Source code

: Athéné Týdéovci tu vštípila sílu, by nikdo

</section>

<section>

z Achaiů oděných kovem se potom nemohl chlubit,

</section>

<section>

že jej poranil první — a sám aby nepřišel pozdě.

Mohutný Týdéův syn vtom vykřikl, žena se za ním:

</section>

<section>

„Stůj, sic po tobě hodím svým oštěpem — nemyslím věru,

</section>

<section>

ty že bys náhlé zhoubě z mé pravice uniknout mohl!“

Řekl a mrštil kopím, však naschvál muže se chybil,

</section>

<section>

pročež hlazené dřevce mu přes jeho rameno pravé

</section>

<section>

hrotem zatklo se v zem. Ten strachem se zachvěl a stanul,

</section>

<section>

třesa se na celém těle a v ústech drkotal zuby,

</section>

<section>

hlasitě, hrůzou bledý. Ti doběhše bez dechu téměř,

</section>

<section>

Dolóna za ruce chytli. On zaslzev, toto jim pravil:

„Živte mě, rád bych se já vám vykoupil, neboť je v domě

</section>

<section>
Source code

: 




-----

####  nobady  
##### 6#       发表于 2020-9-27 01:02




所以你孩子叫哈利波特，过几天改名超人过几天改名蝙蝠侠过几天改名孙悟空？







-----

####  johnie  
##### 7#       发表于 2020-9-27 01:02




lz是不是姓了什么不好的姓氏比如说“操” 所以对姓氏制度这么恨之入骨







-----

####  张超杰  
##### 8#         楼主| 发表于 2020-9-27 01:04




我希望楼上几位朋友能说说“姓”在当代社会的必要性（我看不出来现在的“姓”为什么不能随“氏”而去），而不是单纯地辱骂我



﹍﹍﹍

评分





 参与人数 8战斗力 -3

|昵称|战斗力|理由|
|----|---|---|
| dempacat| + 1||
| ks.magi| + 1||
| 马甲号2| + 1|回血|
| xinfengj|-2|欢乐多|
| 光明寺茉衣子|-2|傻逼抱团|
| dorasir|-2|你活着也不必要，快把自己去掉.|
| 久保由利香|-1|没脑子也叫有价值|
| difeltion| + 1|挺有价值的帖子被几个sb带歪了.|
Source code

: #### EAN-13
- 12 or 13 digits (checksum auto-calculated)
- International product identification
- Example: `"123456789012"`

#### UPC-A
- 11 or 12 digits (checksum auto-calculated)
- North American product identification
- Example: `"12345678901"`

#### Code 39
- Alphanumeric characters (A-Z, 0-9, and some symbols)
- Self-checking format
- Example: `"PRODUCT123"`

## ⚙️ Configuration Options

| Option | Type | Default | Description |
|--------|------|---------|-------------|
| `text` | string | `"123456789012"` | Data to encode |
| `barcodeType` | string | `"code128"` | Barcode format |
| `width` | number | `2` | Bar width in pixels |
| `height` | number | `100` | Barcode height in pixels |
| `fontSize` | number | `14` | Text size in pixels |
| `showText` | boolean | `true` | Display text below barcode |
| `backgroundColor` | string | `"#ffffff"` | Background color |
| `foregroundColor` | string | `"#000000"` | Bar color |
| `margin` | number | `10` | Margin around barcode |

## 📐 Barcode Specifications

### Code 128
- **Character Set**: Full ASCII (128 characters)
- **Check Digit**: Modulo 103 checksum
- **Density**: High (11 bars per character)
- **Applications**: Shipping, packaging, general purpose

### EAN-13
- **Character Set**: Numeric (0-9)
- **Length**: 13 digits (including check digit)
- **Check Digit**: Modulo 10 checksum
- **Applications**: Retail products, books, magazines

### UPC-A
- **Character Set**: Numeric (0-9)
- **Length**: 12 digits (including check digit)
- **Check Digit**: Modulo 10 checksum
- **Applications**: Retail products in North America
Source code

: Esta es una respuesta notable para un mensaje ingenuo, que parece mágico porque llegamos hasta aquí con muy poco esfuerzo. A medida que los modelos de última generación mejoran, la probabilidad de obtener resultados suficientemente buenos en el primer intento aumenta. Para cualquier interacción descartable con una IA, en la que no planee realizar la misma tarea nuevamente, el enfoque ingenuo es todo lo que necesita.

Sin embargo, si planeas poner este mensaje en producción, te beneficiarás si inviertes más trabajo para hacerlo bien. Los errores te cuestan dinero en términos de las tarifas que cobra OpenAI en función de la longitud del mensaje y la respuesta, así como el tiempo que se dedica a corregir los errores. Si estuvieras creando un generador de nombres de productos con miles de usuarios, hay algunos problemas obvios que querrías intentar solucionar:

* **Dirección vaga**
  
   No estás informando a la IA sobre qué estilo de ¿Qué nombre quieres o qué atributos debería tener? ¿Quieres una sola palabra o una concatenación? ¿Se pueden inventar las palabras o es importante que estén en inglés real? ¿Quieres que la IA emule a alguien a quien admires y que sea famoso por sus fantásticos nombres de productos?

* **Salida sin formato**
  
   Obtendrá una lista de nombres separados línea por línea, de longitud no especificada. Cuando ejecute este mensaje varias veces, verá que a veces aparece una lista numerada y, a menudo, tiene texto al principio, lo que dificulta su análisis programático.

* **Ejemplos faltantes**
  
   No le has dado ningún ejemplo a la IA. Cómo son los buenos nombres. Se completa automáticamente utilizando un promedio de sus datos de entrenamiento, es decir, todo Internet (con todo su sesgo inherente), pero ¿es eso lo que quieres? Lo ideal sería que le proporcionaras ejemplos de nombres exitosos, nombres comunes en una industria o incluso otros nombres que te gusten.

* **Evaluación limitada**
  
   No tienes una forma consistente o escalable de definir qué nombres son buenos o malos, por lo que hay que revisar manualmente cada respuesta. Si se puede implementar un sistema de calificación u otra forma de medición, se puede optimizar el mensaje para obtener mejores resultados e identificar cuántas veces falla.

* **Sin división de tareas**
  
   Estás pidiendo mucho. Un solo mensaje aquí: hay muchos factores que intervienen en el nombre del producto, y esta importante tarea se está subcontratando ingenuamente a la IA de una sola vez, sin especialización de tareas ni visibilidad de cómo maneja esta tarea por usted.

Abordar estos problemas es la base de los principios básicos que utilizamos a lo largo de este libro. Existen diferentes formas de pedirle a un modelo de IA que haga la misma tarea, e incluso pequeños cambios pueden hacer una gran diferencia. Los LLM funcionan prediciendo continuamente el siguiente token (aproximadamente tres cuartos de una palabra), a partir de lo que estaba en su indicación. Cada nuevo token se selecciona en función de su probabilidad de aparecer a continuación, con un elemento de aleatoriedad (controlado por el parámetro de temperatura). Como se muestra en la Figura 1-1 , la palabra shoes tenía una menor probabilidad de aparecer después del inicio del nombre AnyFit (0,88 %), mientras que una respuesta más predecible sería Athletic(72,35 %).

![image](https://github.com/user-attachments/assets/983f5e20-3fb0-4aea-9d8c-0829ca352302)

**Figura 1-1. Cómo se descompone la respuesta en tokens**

....

What you will do
List every line in the records above that contains the word "tareas".

Solution for this problem
* **Sin división de tareas**
   Estás pidiendo mucho. Un solo mensaje aquí: hay muchos factores que intervienen en el nombre del producto, y esta importante tarea se está subcontratando ingenuamente a la IA de una sola vez, sin especialización de tareas ni visibilidad de cómo maneja esta tarea por usted.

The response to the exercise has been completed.